Van Midlake viel in Brussel geen spoor te bekennen, maar de vier muzikanten die Grant op het podium ruggensteun verleenden, stelden zich ten dienste van de liedjes zonder in gezapige routine te vervallen. Hoewel de setlist voornamelijk was opgehangen aan de nieuwe cd, begon en eindigde de zanger zijn optreden met nummers van The Czars (‘Drug’ en ‘Los’), die hij in zijn eentje aan het klavier ten gehore bracht. ‘TC & Honeybear’, over een ingebeelde relatie tussen stripfiguur Top Cat en zijn vriendje, en het weemoedige ‘Where Dreams Go to Die’, zetten meteen de toon van het concert: melodieuze softrock met een knipoog naar seventiesiconen als Harry Nilsson en The Carpenters, maar ook naar inmiddels vergeten artiesten als Clifford T. Ward en Gilbert O’Sullivan.

Grants warme bariton en pianospel stonden centraal, al zorgde de groep voor kleur en reliëf in fraaie popsongs als het geestige ‘Sigourney Weaver’ en het subtiel getoonzette ‘Marz’, een verwijzing naar de snoepwinkel in Michigan waar John Grant als kind al zijn zakgeld spendeerde. Soms had je het gevoel dat er net iets te kwistig met suiker over de liedjes werd gestrooid, zoals in het met meerstemmige zangpartijen en een pittig orgeltje versierde ‘It’s Easier’. Dat je als toeschouwer toch bij de les bleef, had dus vooral met de vele verbale weerhaakjes te maken. Of met Grants laconieke opmerkingen tussendoor. Zo vertelde hij over de drugsdealer die een poosje bij hem inwoonde en op een bepaald moment zijn polsen oversneed. “Mijn sofa zat helemaal onder het bloed. Het heeft me verdorie een fortuin gekost om hem weer schoon te krijgen.”
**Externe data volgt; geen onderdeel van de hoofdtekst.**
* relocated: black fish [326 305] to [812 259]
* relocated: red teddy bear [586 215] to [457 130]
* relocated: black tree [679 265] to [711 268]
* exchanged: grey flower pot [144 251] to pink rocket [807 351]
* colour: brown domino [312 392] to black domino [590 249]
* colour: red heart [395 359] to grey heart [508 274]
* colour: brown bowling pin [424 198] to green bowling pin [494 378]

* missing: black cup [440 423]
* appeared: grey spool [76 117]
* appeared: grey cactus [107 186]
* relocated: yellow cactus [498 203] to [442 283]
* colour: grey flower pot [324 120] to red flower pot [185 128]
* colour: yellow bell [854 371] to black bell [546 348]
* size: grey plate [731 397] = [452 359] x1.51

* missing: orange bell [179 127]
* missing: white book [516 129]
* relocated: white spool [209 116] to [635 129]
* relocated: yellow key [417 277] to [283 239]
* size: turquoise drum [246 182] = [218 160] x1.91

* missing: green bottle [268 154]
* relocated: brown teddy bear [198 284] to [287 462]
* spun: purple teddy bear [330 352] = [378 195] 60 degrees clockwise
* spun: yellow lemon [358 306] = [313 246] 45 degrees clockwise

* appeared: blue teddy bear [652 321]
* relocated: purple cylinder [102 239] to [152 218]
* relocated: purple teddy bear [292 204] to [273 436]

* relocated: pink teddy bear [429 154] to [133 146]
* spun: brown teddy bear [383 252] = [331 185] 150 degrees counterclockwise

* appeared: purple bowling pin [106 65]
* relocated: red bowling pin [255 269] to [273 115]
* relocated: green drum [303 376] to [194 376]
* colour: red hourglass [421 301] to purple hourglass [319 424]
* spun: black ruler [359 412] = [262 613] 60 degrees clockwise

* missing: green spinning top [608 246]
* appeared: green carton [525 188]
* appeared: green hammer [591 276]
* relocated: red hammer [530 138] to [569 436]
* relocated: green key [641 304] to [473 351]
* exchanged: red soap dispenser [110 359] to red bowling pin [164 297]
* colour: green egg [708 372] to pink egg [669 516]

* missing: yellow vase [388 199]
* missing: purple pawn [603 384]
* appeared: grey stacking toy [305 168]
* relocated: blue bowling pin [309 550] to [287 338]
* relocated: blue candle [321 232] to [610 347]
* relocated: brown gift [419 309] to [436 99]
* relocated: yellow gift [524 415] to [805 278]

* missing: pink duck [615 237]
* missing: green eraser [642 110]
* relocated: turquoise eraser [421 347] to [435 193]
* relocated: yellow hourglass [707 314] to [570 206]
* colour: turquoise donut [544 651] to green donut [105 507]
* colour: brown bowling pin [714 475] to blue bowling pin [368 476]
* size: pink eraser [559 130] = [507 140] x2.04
Het tempo werd enigszins opgedreven tijdens ‘Chicken Bones’, een feest van funky wah wah-gitaren, of het huppelende ‘Silver Platter’, een barsong die tegelijk verwees naar New Orleans en de Hot Club de France en waarin gitarist Robert Gomez een Django Reinhardt-achtige solo neerpootte. De zwartste humor kregen we geserveerd in ‘Queen of Denmark’, een bittere song over wraakzucht na een relatiebreuk, met onsterfelijke regels als “I casually mention that I pissed in your coffee” en “I wanted to change the world / But I couldn’t even change my underwear”. En zo kwam John Grant wel vaker met variaties op ‘de loser spreekt’ op de proppen. In het even venijnige als gespierde ‘JC Hates Faggots’ daarentegen, spuwde hij uitgebreid zijn gal op de homofobie van de clerus, die hem als adolescent zoveel pijn en frustratie had bezorgd.

Als de Amerikaan in Brussel al één ding bewees, was het dat hij na The Czars zijn tweede adem heeft gevonden. Of hij met zijn solowerk ooit de grote massa zal bereiken valt te betwijfelen, maar de muzikale fijnproevers aten alvast gewillig uit zijn hand. Misschien komt er dus ooit nog een dag waarop de t in Grant door een d wordt vervangen.

Dirk Steenhaut

DE SETLIST: Drug / TC and Honeybear / Where Dreams Go to Die / Sigourney Weaver / Marz / Chicken Bones / Silver Platter Club / It’s Easier / You Don’t Have to / Queen of Denmark / Fireflies / JC Hates Faggots / Los.